We all seem to lead incredibly busy lives, and that’s a good thing if we are loving the life we are living. That being said, it is very beneficial to our physical and mental well-being to take time out for relaxation.

That can mean spending time doing things that help us calm down and relax, like being around people we enjoy, practicing deep breathing or listening to music. It could be making time for things that help bring us balance like a healthy diet and physical activity.

Many people incorporate techniques such as yoga and meditation to calm their minds and release tension when learning how to deal with anger. Whatever your choice is, ensure you take time out to relax when warning signs of anger start to bubble up.

6. Laugh

Incorporating humor and laughter on a regular basis will help keep anger in check and help you get over a bad mood and feelings of anger more quickly. This isn’t part of formal anger management techniques, but you’ll be surprised by how well it works. Remember, life is a journey that’s meant to be enjoyed fully along the way through healthy emotion. Make sure you take time to laugh and have fun.Surround yourself with people that like to laugh and enjoy life. Don’t work at a job that just causes you stress, which can lead to anger. Work at something you enjoy doing.

7. Be Grateful

It’s easy to focus on the bad in life and the things that cause us negative emotions. It’s vitally important to remind ourselves of all the wonderful things in life that bring us positive emotions, things that we easily forget because we get caught up in the whirlwind of day to day life.

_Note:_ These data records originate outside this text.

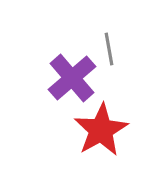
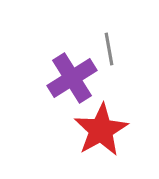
purple cross: rotated 9 degrees clockwise
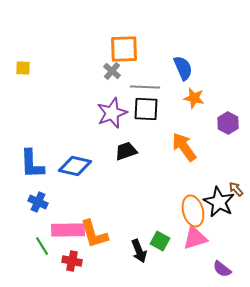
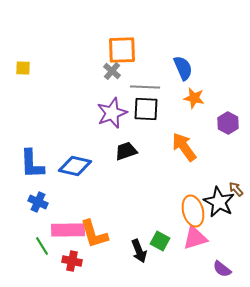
orange square: moved 2 px left, 1 px down
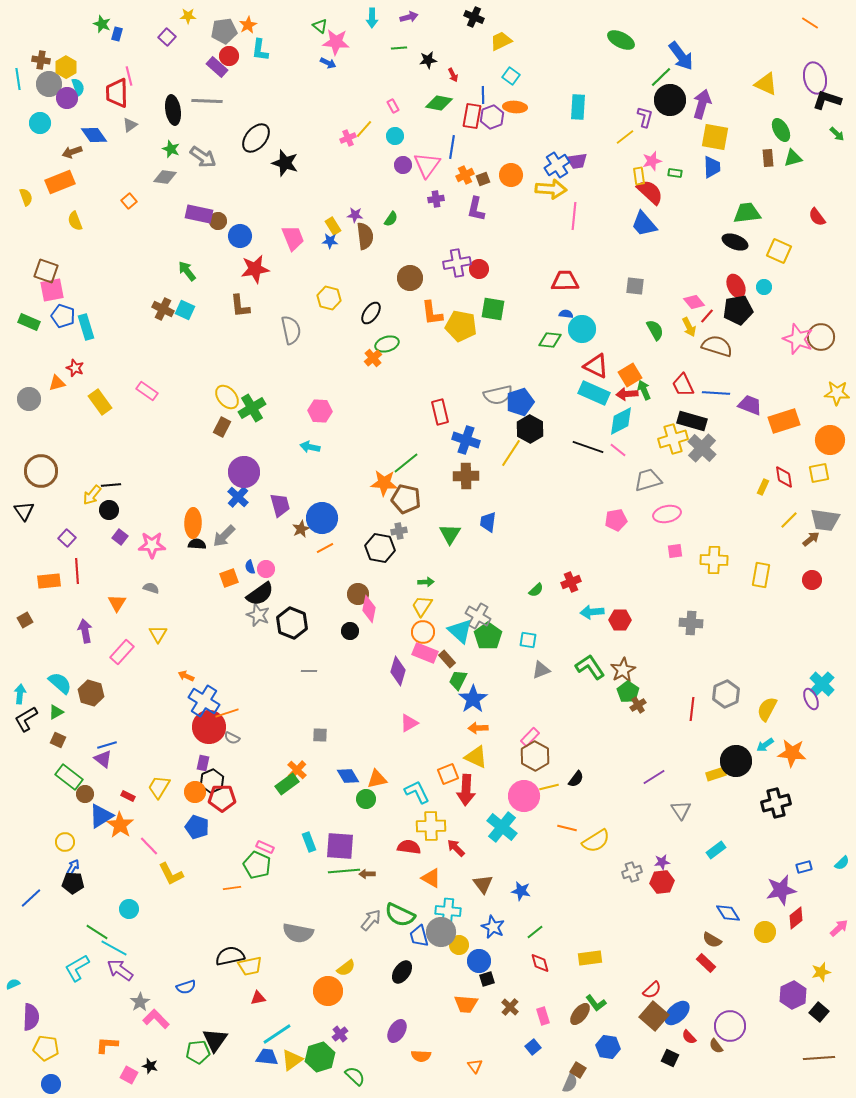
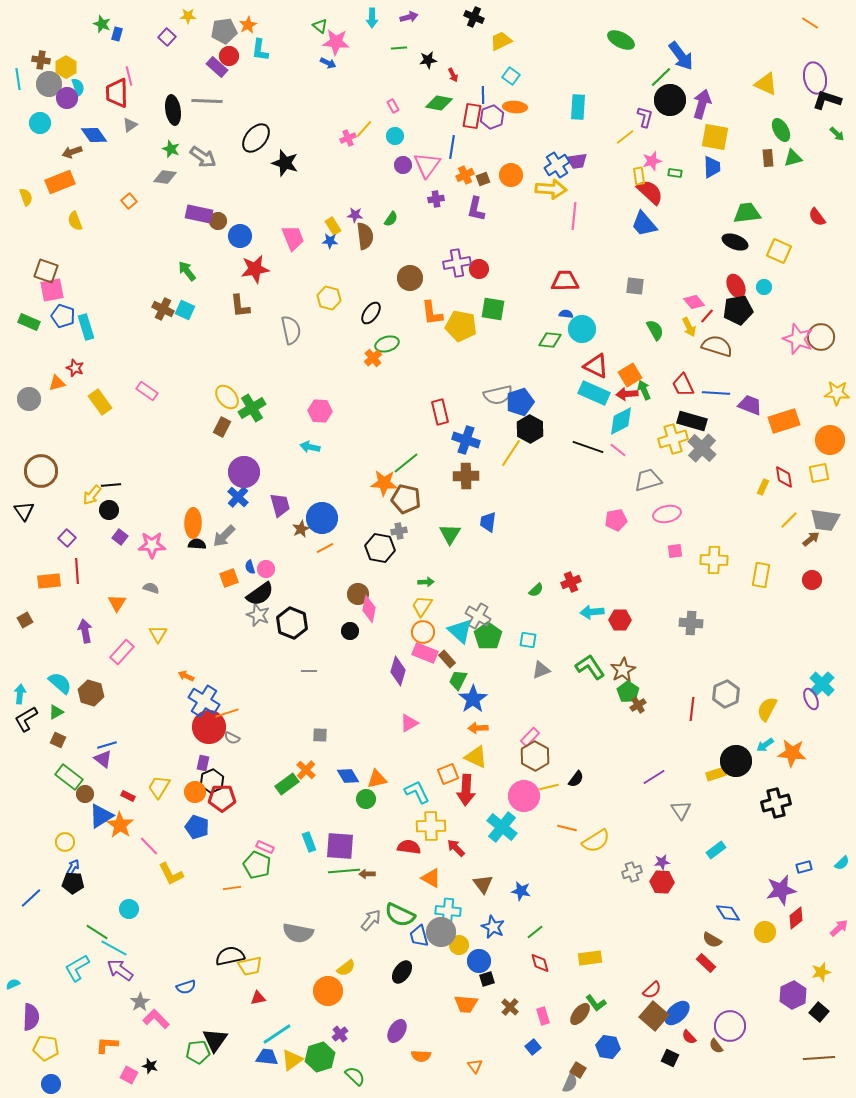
orange cross at (297, 770): moved 9 px right
red hexagon at (662, 882): rotated 10 degrees clockwise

Take time out each day to remind yourself of a few things you are grateful for in order to help you learn how to release anger and invite in more positive feelings.

Final Thoughts

Life can be overwhelming at times. We seem to have constant pressure to achieve more and to always be on the go or motivated. People we are around and situations we are in can cause stress, anger, and negative emotions. At times, it can seem to be too much, and we get angry and our emotions start to get out of control.

During these times, keep in mind that life is an incredible journey, full of wonder and things that bring you joy. When you find yourself angry more often than is healthy, take time out to remember the good things in life—the things that we seem to forget yet bring us so much positive energy and emotions.

Use some of the tips included here to help with how to deal with anger and better control your emotions.